◆ To do: Which lines in the entries below contain the string "stdDeviation"? Show each of them in full.

◆ Data records:
# # # # # # #

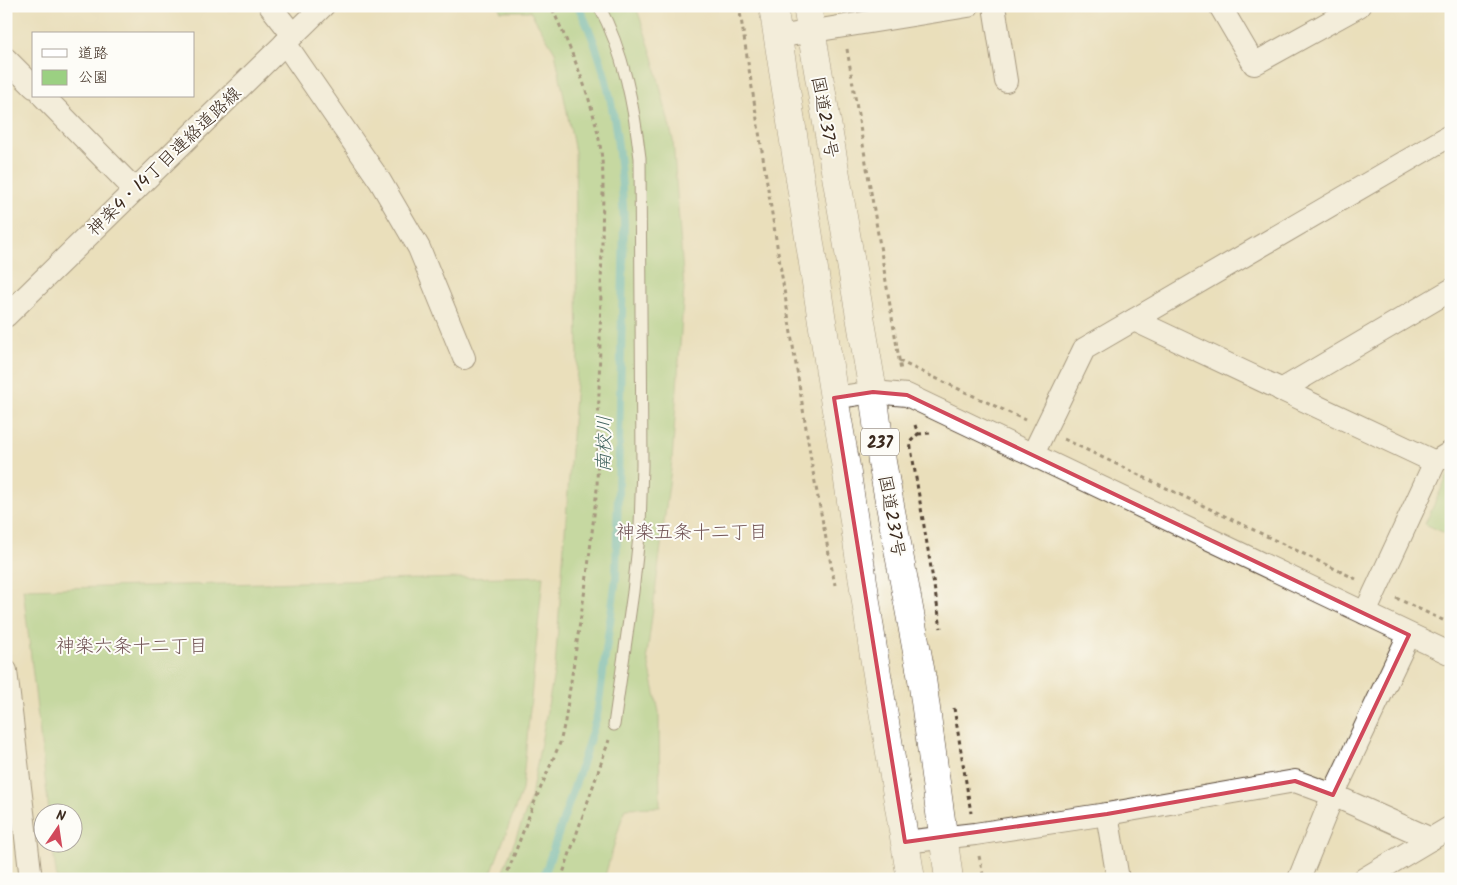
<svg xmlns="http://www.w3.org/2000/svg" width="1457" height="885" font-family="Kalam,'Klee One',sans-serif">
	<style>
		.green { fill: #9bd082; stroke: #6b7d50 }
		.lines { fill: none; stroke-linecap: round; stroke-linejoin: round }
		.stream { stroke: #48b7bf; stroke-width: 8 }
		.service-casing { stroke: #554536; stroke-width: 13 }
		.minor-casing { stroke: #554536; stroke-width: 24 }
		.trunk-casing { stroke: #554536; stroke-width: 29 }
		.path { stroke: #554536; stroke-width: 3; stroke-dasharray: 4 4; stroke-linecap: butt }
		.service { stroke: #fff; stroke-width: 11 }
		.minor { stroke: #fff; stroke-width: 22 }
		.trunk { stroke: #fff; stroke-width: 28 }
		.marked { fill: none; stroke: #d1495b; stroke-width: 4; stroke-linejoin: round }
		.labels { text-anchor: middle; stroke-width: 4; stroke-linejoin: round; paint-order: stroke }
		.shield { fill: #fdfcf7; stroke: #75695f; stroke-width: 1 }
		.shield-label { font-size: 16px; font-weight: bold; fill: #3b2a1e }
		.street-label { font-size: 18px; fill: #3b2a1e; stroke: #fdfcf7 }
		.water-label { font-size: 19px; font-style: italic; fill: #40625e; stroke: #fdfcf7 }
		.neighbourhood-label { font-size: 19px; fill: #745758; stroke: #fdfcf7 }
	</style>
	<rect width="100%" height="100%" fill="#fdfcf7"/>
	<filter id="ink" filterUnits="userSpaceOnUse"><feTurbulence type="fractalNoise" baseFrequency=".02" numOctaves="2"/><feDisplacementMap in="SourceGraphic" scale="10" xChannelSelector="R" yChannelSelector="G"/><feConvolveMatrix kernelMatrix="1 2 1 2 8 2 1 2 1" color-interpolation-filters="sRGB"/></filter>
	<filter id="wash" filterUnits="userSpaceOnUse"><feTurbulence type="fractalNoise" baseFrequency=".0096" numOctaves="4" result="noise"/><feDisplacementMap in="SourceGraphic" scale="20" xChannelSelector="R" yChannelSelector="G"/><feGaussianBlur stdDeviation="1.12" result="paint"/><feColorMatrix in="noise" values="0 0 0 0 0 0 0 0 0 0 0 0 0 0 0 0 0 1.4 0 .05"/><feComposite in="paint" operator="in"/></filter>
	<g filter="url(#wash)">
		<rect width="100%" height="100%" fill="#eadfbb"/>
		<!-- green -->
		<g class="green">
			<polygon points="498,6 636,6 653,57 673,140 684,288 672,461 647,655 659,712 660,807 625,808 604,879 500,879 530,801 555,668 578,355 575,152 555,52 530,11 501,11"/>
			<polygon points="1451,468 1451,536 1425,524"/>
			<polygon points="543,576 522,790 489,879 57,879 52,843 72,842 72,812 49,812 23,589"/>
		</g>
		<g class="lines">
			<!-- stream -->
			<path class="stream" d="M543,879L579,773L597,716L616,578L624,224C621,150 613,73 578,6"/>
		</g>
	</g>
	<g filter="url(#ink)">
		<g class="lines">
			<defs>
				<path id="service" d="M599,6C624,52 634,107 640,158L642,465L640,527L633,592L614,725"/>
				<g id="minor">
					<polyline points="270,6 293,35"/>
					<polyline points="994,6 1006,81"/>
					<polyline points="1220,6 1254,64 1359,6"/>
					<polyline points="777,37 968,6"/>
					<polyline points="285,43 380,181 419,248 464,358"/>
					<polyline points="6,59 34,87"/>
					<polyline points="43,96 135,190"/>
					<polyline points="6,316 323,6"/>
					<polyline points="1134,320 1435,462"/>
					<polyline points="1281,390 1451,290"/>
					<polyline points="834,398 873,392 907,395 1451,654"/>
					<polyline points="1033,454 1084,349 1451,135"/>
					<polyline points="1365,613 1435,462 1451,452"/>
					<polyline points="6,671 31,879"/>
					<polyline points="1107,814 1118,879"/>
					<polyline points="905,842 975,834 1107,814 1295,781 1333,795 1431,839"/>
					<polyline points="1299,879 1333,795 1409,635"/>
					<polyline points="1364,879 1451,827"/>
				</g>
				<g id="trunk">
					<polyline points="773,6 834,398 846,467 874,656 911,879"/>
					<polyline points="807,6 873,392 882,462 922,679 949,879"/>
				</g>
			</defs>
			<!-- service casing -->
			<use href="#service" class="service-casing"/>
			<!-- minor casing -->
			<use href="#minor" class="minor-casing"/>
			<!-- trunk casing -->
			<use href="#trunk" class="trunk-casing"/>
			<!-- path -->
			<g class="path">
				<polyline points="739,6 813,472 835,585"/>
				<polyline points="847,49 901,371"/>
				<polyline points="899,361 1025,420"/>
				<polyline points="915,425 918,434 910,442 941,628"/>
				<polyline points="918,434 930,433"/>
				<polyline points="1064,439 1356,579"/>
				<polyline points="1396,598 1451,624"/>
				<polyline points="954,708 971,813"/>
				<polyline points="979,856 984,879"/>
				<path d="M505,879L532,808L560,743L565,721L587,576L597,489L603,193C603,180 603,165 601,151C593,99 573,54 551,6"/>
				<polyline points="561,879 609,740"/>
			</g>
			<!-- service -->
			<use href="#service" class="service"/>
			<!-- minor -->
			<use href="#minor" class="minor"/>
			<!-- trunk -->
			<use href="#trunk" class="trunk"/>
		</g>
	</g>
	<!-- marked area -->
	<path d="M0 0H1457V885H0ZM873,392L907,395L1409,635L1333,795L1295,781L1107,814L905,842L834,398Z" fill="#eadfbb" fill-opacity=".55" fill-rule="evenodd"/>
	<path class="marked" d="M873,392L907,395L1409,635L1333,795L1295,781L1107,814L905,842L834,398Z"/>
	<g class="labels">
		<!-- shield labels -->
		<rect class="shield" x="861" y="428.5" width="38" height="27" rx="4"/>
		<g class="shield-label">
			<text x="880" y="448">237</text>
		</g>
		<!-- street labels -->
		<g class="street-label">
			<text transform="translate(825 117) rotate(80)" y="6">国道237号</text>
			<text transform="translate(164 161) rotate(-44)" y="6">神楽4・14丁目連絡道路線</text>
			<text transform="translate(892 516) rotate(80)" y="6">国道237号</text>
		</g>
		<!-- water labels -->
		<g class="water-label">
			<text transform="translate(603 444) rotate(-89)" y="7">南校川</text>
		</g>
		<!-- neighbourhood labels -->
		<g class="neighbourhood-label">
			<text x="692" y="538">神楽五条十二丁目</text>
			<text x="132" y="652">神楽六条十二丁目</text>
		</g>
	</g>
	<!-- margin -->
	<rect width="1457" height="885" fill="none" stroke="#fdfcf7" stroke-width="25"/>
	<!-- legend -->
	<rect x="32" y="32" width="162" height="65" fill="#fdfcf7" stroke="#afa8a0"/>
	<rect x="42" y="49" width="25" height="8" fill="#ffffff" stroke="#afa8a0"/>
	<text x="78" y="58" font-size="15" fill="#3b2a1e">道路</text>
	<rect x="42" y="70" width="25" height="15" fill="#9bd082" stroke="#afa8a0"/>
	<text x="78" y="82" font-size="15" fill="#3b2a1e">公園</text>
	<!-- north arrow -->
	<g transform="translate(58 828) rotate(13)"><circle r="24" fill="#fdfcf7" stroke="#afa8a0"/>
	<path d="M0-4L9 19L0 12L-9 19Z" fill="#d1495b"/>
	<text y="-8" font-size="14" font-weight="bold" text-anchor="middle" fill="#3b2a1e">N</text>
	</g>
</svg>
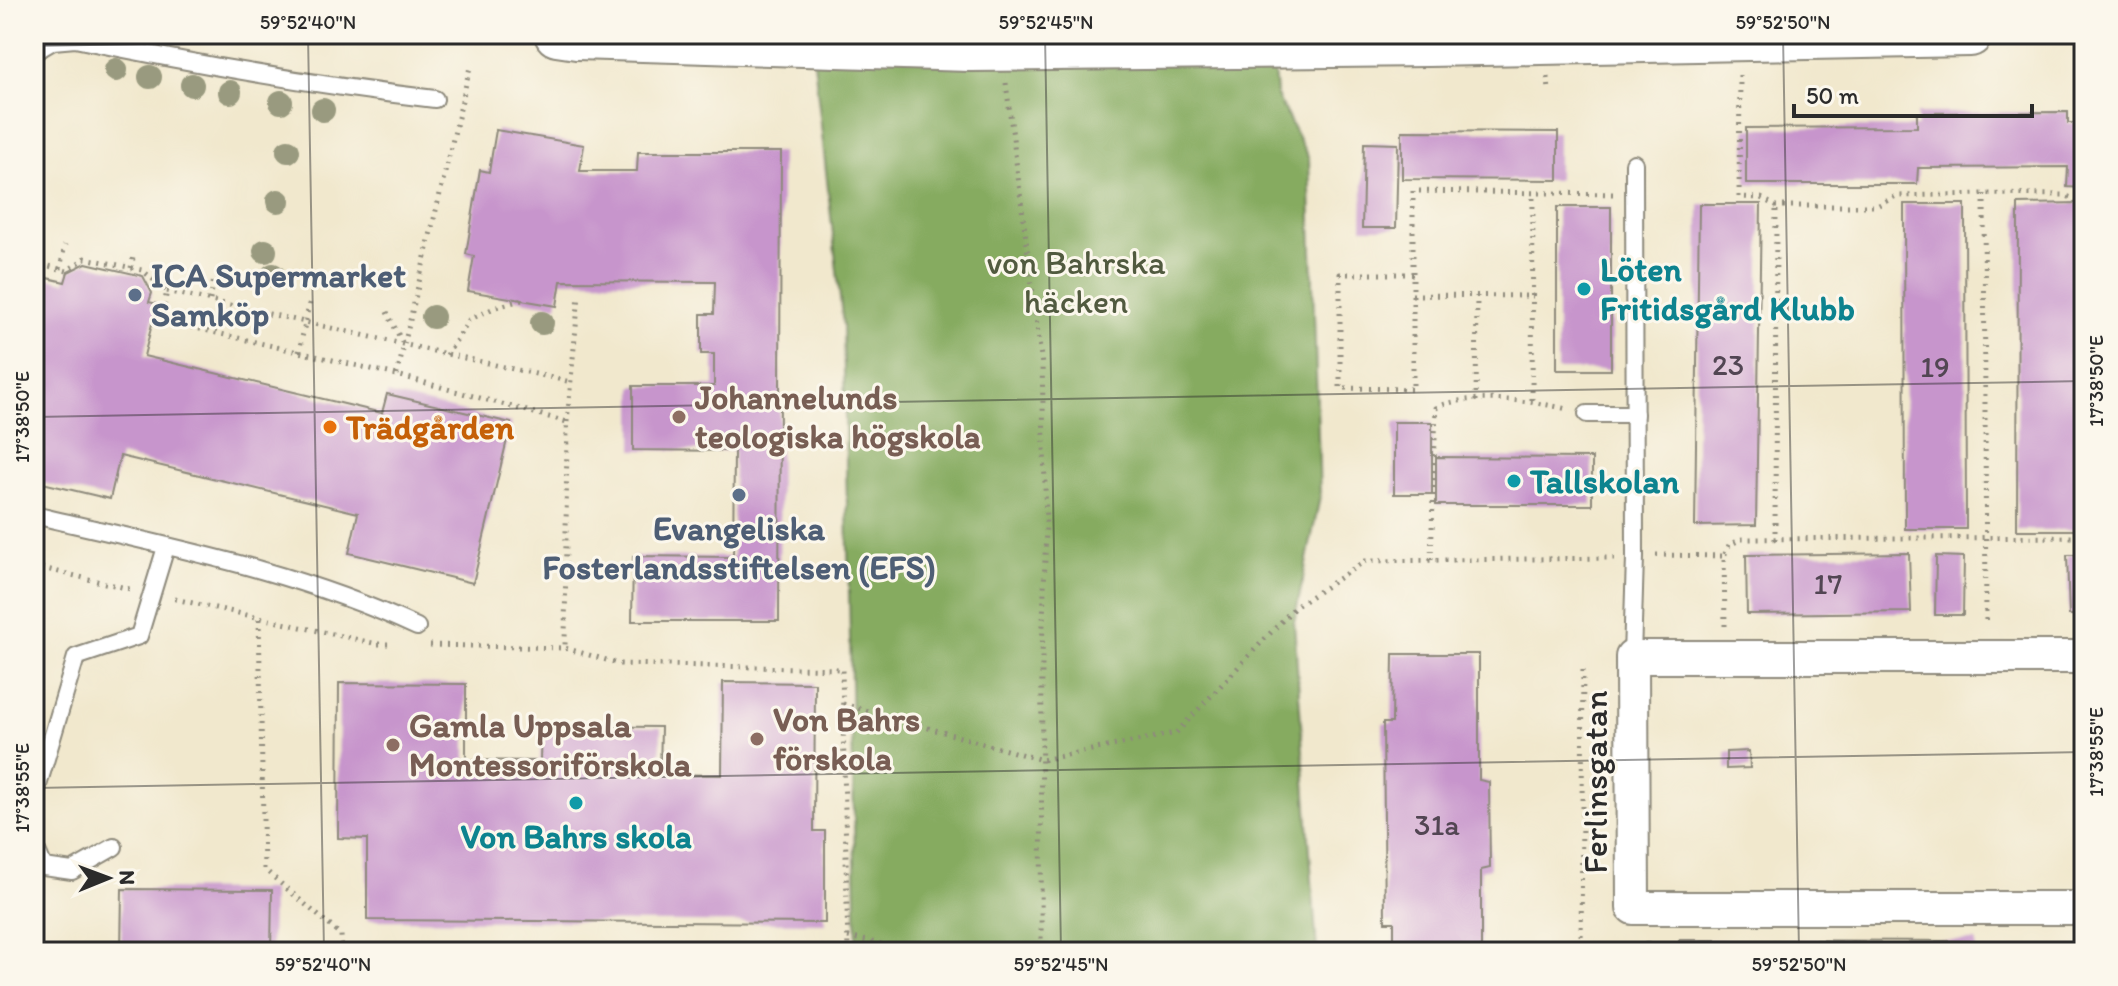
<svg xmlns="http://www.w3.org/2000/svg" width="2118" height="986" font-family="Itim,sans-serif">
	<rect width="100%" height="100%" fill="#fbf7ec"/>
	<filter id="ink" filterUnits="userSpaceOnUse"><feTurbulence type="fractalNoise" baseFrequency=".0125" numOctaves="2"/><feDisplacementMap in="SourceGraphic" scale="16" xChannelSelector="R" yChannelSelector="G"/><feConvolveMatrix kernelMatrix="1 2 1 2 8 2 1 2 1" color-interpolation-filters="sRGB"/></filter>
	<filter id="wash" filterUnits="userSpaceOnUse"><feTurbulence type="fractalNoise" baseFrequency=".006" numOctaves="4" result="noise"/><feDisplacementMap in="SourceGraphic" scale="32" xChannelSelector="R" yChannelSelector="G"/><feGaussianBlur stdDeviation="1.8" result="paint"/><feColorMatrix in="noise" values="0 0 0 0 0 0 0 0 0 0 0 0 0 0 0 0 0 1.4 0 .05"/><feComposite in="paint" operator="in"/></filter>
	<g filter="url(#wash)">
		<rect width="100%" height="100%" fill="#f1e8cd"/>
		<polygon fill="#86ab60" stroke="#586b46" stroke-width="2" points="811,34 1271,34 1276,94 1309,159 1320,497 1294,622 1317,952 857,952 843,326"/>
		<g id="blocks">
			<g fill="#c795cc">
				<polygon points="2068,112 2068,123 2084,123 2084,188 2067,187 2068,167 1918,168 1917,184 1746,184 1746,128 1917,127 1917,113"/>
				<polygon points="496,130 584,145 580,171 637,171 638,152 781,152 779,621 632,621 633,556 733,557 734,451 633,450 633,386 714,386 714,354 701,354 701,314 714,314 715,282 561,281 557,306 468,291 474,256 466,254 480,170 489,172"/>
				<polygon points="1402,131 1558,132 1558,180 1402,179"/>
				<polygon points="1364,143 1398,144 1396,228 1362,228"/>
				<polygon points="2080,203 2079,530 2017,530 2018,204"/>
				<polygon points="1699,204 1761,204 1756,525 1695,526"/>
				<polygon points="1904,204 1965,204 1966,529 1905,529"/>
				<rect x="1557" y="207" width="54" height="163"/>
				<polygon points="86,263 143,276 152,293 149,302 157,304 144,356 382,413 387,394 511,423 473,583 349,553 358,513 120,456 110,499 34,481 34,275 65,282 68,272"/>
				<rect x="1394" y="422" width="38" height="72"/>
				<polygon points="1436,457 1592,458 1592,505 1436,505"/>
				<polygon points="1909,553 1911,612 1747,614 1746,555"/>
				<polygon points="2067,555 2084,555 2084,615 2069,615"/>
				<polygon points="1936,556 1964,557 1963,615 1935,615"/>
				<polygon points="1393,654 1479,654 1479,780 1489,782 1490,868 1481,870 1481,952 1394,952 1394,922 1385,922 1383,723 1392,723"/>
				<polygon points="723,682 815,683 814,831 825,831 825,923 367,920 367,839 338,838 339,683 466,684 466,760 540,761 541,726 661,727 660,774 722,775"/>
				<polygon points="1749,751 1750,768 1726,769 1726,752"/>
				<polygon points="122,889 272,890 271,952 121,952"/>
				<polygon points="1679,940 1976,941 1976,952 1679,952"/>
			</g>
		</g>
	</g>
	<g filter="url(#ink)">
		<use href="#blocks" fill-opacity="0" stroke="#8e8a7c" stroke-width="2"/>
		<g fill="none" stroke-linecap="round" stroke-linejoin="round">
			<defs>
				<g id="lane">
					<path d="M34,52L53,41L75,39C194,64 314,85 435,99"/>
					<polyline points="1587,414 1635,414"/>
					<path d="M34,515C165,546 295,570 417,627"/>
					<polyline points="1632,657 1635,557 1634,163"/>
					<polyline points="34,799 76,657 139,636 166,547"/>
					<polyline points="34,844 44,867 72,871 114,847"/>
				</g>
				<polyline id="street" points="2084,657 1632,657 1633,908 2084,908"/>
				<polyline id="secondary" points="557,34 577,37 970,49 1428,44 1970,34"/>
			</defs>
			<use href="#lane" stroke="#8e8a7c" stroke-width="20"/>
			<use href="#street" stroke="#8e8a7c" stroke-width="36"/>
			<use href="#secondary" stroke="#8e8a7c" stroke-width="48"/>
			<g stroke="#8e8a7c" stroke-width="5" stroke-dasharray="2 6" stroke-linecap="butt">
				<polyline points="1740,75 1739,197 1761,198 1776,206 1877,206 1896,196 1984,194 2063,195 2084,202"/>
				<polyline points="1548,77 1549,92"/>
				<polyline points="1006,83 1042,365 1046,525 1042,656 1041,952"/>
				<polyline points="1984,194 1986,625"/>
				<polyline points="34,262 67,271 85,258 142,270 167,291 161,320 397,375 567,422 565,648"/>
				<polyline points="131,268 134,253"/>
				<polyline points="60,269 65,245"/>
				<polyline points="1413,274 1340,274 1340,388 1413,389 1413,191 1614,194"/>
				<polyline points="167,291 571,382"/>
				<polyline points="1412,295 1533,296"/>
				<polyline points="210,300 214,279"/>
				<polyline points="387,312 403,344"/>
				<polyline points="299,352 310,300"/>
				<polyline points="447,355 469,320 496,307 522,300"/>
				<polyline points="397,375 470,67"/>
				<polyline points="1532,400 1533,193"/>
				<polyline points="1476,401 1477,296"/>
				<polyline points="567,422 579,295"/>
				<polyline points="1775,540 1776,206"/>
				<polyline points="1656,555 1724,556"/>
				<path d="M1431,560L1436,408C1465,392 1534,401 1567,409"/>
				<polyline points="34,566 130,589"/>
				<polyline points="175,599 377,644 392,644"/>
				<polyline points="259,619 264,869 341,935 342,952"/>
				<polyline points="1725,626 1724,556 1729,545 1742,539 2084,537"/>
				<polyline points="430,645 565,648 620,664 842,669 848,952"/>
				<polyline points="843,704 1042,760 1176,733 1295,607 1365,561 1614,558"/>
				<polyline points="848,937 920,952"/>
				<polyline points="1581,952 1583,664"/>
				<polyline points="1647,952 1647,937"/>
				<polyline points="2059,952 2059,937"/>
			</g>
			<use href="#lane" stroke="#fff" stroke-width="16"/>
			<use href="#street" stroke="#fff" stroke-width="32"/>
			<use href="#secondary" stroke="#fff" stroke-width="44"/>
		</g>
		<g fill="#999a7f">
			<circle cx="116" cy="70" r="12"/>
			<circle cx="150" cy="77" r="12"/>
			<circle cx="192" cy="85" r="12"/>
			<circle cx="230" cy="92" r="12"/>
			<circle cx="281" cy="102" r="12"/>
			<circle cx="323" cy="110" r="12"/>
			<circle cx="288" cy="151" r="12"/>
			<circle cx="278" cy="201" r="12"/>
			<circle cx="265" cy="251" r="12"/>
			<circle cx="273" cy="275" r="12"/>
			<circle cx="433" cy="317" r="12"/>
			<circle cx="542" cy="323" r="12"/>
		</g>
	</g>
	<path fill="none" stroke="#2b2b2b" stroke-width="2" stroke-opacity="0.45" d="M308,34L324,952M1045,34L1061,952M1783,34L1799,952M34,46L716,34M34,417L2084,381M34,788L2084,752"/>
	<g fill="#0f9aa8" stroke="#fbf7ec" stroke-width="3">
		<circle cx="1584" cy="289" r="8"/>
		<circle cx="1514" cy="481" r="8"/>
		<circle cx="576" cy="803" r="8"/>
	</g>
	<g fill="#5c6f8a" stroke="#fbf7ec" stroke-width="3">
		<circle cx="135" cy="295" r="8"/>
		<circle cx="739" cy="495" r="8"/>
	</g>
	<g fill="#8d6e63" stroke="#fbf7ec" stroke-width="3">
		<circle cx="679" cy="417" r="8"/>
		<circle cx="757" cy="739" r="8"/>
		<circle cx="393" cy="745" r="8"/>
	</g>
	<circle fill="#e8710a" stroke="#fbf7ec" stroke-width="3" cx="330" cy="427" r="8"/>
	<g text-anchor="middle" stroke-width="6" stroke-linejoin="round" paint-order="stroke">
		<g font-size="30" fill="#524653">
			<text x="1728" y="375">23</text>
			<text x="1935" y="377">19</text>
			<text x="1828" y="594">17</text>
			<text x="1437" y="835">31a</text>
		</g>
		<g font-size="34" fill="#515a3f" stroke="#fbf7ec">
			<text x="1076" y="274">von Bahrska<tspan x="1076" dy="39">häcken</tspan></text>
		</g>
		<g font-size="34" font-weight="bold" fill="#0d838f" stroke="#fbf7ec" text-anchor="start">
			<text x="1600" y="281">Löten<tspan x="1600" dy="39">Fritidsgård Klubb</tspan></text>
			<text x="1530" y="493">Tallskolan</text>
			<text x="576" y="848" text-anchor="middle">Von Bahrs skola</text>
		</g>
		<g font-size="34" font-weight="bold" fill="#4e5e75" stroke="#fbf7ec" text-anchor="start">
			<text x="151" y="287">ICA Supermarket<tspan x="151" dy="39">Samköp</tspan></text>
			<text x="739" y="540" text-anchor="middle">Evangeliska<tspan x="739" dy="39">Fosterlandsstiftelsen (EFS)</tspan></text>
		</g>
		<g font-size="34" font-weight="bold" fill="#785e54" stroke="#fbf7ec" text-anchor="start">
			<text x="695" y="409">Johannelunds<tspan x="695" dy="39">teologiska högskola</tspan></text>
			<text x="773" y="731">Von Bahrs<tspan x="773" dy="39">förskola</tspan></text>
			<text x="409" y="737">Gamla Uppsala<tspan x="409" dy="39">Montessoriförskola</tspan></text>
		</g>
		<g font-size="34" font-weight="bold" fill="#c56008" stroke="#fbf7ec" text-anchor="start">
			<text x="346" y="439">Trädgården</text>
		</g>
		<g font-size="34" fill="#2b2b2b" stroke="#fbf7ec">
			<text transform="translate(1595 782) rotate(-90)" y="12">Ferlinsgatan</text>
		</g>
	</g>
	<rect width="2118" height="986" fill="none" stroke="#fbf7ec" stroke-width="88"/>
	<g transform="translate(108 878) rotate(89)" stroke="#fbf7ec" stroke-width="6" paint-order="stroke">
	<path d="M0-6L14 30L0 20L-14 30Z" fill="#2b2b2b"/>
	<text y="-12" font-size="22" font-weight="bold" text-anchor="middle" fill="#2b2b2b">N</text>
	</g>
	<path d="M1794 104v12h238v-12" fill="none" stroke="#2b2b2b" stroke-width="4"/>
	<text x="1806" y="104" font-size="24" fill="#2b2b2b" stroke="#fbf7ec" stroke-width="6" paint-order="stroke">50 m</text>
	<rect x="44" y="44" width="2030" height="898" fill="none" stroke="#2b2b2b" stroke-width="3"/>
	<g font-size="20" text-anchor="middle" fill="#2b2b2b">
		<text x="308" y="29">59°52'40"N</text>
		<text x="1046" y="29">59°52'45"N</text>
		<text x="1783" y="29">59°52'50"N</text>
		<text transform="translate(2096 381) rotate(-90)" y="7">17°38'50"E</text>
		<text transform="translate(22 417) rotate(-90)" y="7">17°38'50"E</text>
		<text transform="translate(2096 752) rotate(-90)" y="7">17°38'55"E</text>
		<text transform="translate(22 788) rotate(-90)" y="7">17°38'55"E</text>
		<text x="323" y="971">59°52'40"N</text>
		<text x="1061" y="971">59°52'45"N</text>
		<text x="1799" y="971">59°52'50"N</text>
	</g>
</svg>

# # # # # # #

◆ Exercise answer:
	<filter id="wash" filterUnits="userSpaceOnUse"><feTurbulence type="fractalNoise" baseFrequency=".0096" numOctaves="4" result="noise"/><feDisplacementMap in="SourceGraphic" scale="20" xChannelSelector="R" yChannelSelector="G"/><feGaussianBlur stdDeviation="1.12" result="paint"/><feColorMatrix in="noise" values="0 0 0 0 0 0 0 0 0 0 0 0 0 0 0 0 0 1.4 0 .05"/><feComposite in="paint" operator="in"/></filter>
	<filter id="wash" filterUnits="userSpaceOnUse"><feTurbulence type="fractalNoise" baseFrequency=".006" numOctaves="4" result="noise"/><feDisplacementMap in="SourceGraphic" scale="32" xChannelSelector="R" yChannelSelector="G"/><feGaussianBlur stdDeviation="1.8" result="paint"/><feColorMatrix in="noise" values="0 0 0 0 0 0 0 0 0 0 0 0 0 0 0 0 0 1.4 0 .05"/><feComposite in="paint" operator="in"/></filter>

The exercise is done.